# 357 sig ?



## rvick (Jul 16, 2010)

i have a glock 23 in 357 sig & a ruger sp 101 3" in 357. use them for finishing wounded deer. i would rather carry the glock because of weight, quicker draw(holster type) & mag capacity. is the sig almost as good for this purpose? i want to stop them fast(agressive deer). i used a 40 for a while but need a little more stopping power.


----------



## MissionMagnet (Jul 16, 2010)

.357 Sig is just a faster, shorter bullet, as far as knockdown, the 357 magnum has got it in ft lbs, the Sig round is just super fast and pretty hard hitting. Id say either one really bc you cant go wrong with either


----------



## seeemmiss (Jul 16, 2010)

The 357 Sig is a much better round than the 40 cal. In construction and speed. With quality porjectiles like Gold Dots, the sig will do serious damage. Many federal LE departments carry this round for the knock down power and the internal ballistic results.


----------



## rvick (Jul 18, 2010)

thanx guys, been practicing w the sig, some serious recoil but very accurate


----------



## Fat Daddy (Jul 18, 2010)

Is it me or does the wound channels ( in above post ) look almost identical except for the 9 mil?

Even the 45 doesn't impress by the photo.


----------



## seeemmiss (Jul 18, 2010)

Pretty close. What we don't see is the temporary wound channel that is cause by those fast bullets hitting real hard. The are much more impressive than the slow moving slugs however teh slower bullets have a deeper temporary wound cavity.


----------



## bigdharris (Dec 12, 2010)

i shot a deer this year with my 357 sig.   i was vary happy with how it did .


----------



## Dub (Dec 14, 2010)

rvick said:


> i have a glock 23 in 357 sig & a ruger sp 101 3" in 357. use them for finishing wounded deer. i would rather carry the glock because of weight, quicker draw(holster type) & mag capacity. is the sig almost as good for this purpose? i want to stop them fast(agressive deer). i used a 40 for a while but need a little more stopping power.



How often are you needing to finish them off?


----------



## 10gaugemeow (Dec 14, 2010)

44 mag


----------



## ejs1980 (Dec 14, 2010)

"Used a 40 for a while but need more stopping power". I need to come hunting in Thomas County more often. If you need to dispatch a deer that's laying on the ground trying to get up a 22 is plenty. If the deer is close worn out been dragging itself by the front legs for a while any of those you listed are fine. On the other hand if you trail one out into the edge of a field and spot it 100 yards away headed straight away from you none of your choices will finish the job quickly.


----------



## Dub (Dec 15, 2010)

10gaugemeow said:


> 44 mag



Think he's wanting to use the gun he already has.



ejs1980 said:


> "Used a 40 for a while but need more stopping power". I need to come hunting in Thomas County more often.

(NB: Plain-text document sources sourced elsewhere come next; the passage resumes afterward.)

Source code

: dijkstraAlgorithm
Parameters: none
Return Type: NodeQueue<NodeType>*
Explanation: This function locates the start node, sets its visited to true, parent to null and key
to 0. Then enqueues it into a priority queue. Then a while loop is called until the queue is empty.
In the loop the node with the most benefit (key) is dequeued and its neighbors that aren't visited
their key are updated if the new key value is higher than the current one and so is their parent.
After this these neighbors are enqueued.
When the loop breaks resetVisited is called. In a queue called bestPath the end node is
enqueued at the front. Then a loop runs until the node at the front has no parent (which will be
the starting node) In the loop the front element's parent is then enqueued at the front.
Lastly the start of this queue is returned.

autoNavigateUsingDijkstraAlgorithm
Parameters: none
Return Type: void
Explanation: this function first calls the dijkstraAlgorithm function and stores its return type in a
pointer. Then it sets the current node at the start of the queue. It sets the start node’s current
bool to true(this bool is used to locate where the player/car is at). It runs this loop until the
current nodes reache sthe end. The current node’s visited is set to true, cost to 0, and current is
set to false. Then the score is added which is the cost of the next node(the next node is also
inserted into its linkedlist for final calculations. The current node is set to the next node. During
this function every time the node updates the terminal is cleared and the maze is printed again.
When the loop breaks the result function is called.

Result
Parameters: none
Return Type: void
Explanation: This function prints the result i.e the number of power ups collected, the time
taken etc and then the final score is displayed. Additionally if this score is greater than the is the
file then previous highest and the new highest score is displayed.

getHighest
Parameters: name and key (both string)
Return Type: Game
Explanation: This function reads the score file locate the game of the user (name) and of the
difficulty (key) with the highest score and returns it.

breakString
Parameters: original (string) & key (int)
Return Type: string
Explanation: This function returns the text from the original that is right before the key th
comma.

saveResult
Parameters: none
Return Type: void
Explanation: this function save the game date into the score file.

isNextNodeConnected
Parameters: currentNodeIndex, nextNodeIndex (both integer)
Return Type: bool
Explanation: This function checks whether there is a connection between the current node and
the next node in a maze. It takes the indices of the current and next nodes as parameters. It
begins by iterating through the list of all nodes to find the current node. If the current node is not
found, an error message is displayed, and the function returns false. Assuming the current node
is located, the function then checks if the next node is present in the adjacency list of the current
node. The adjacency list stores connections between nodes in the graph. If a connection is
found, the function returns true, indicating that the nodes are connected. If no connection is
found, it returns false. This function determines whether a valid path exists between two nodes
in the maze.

If you need to dispatch a deer that's laying on the ground trying to get up a 22 is plenty. If the deer is close worn out been dragging itself by the front legs for a while any of those you listed are fine. On the other hand if you trail one out into the edge of a field and spot it 100 yards away headed straight away from you none of your choices will finish the job quickly.




I'd just hit 'em again with the rifle.


----------



## armalite (Dec 18, 2010)

how does the 357 sig compare to the 10mm


----------



## ejs1980 (Dec 19, 2010)

357 sig 125 grain jhp @ 1375 fps with 525 lbs of energy at the muzzle
10mm 180 grain @ 1200 fps with about 620 lbs of energy


----------